Interim data from a phase 1 study from Intellia Therapeutics and Regeneron Pharmaceuticals is the first to support in vivo CRISPR genome editing in humans.
The first in-human systemic administration of a CRISPR-Cas9 gene editing therapy has shown promising safety and efficacy in patients with hereditary transthyretin (ATTR) amyloidosis with polyneuropathy.1
The investigational agent, NTLA-2001, which is delivered via single intravenous infusion, targets the TTR gene in liver cells to effectively inactivate it in order to prevent the production of misfolded TTR protein, the accumulation of which is associated with serious and potentially fatal central and autonomic nervous system complications.
“These are the first ever clinical data suggesting that we can precisely edit target cells within the body to treat genetic disease with a single intravenous infusion of CRISPR. The interim results support our belief that NTLA-2001 has the potential to halt and reverse the devastating complications of ATTR amyloidosis with a single dose,” said Intellia president and chief executive officer John Leonard, MD, in a statement.2 “Solving the challenge of targeted delivery of CRISPR/Cas9 to the liver, as we have with NTLA-2001, also unlocks the door to treating a wide array of other genetic diseases with our modular platform, and we intend to move quickly to advance and expand our pipeline. With these data, we believe we are truly opening a new era of medicine.”
The data, which were presented at the 2021 Peripheral Nerve Society Annual Meeting and simultaneously published in the New England Journal of Medicine,1 were on the first 6 patients (age 46 to 64; 4 men)—all of which had sensory polyneuropathy without motor symptoms and class-I heart failure—to receive one of either 2 doses of NTLA-2001: 0.1 mg/kg or 0.3 mg/kg. Three patients each were assigned to the single-ascending dose groups and monitored for safety and serum TTR levels at weeks 1, 2, and 4. All adverse events that occurred were mild in nature, occurring in 3 of 6 patients, and included a grade-1 infusion-related reaction, nausea, headache, decreased thyroxine, and rhinorrhea. Within 4 to 24 hours post-infusion, 5 of 6 patients had elevated D-dimer levels that returned to baseline by day 7. In addition, coagulation measures were within 1.2 times the upper limit of reference ranges while fibrinogen and platelet counts were above the lower limit. Notably, liver enzymes remained within normal limits.
Reductions in serum TTR were observed as soon as day 14 and increased by day 28, at which point NTLA-2001 was associated with a 52% and 87% mean reduction of TTR in the 0.1 mg/kg and 0.3 mg/kg groups, respectively. The dose-dependent, durable reductions in serum TTR ultimately ranged from 47% to 56% in the lower-dose group, and 80% to 96% in the higher-dose group over the 28-day period. Long-term, serial measurements of serum TTR and safety measures are planned while investigators explore further dose escalation in hopes of producing greater reductions in serum TTR than are currently achievable with available therapeutics, which is approximately 80%.

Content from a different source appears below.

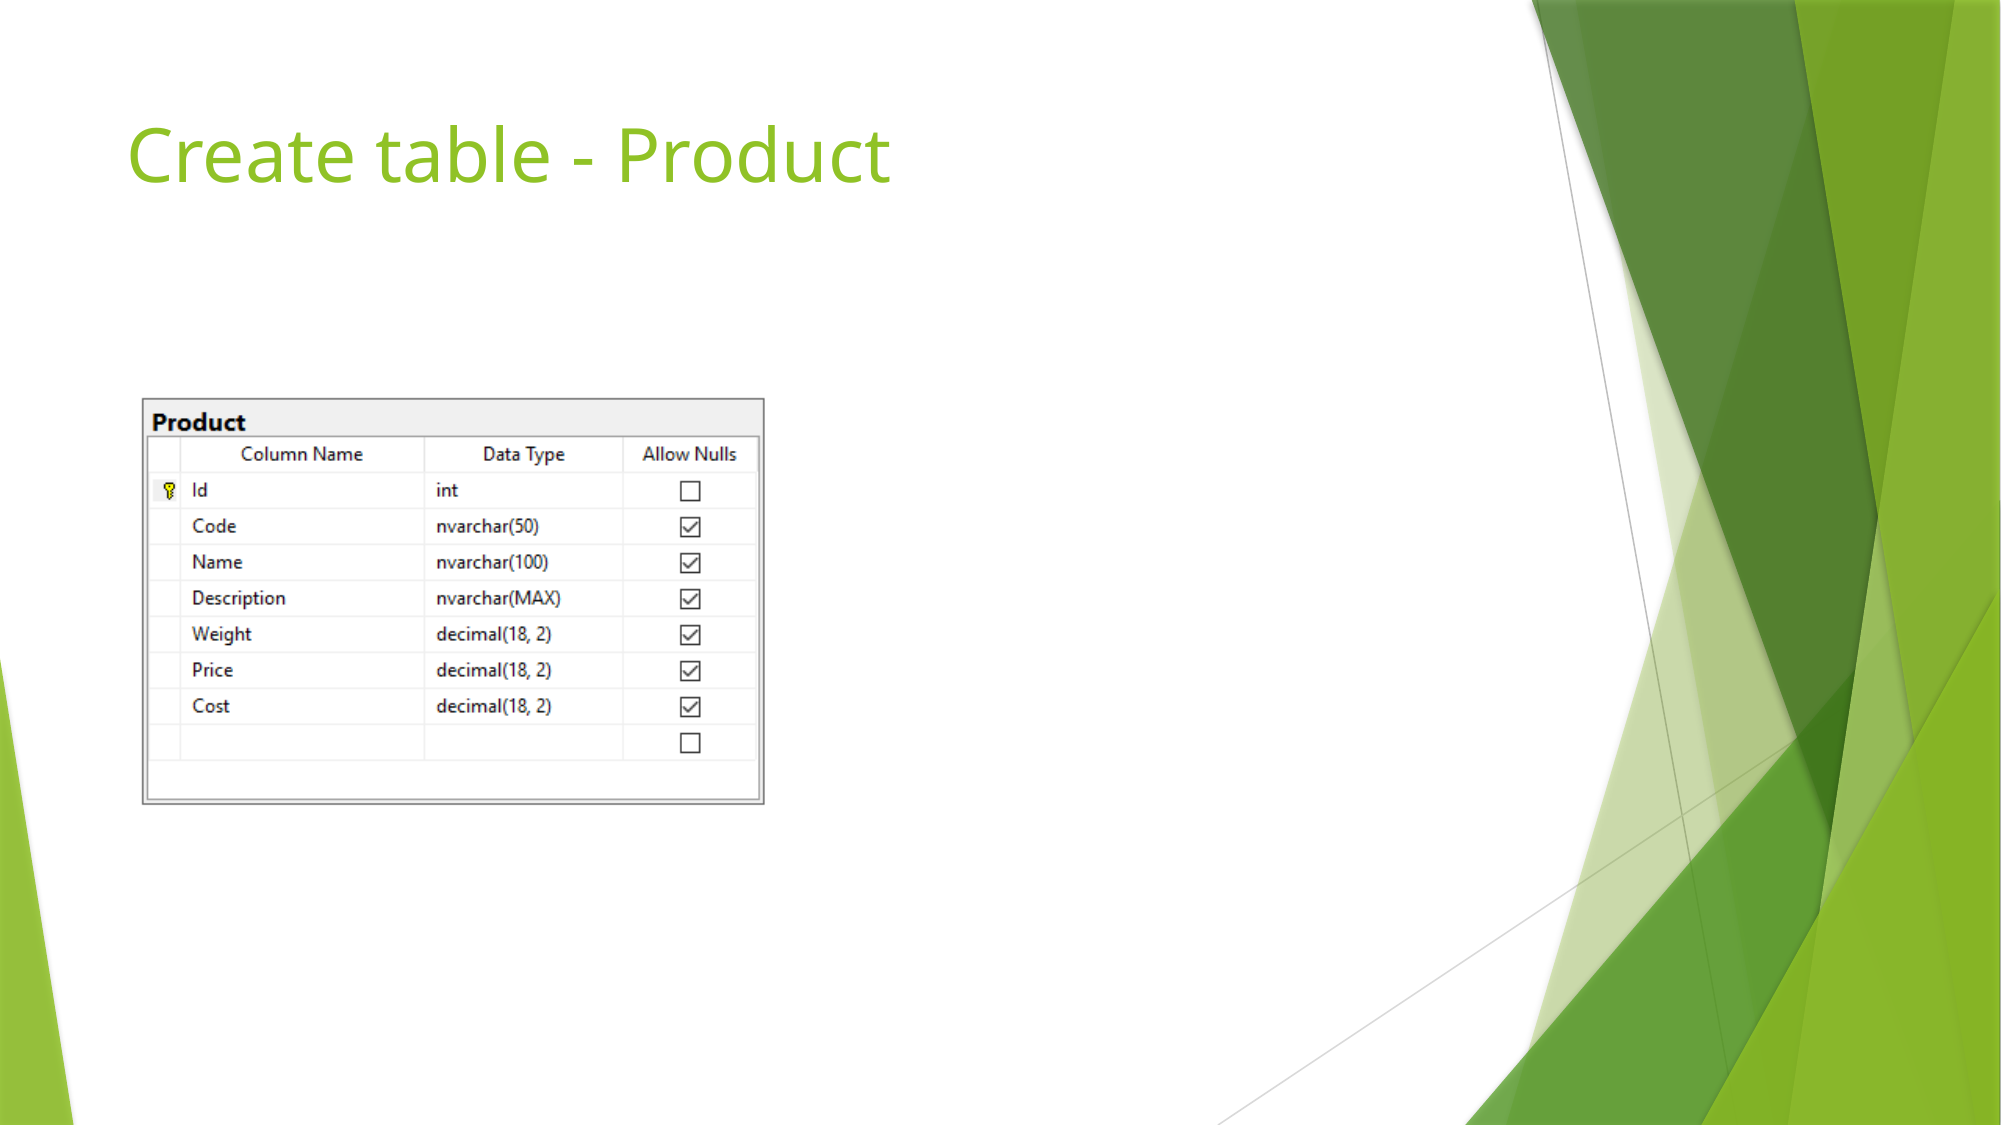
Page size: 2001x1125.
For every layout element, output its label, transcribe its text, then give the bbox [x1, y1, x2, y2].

picture [110, 377, 804, 828]
title Create table - Product [111, 99, 1522, 317]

Based on these results, investigators are currently enrolling eligible participants in cohort 3, which will evaluate a 1 mg/kg dose of NTLA-2001. After a recommended dose is identified, the study sponsors will launch part 2 of the phase 1 study as a single-dose expansion cohort. The successful completion of the phase 1 study will be followed by pivotal studies in patients with ATTR amyloidosis with polyneuropathy and/or cardiomyopathy.
Safety and efficacy of a single dose of NTLA-2001 was previously demonstrated in preclinical mouse and cynomolgus monkey studies, in which treatment resulted in near-elimination of serum TTR protein at doses associated with no adverse events. Notably, while RNA-targeting gene-silencing agents have been associated with reductions in TTR protein levels and in turn, clinical benefits, these require serial infusions. Based on preclinical data, the study investigators believe that a single infusion of NTLA-2001 may be capable of inducing durable knockdown of TTR protein expression.
Addressing concerns of off-target effects, the study authors noted that preclinical studies showed no evidence of off-target mutagenesis mechanisms in primary human hepatocytes, but that changes detected could help predict DNA structural variants that might occur in vivo, all of which are expected to be of low-risk.
“The CRISPR-Cas9 approach used for NTLA-2001 is modular and has the capacity to be adapted to treat other diseases with simple replacement of the sgRNA,” the study authors wrote. “Data from the initial groups of patients in this study provide clinical proof of concept for in vivo CRISPR-Cas9–mediated gene editing as a therapeutic strategy.”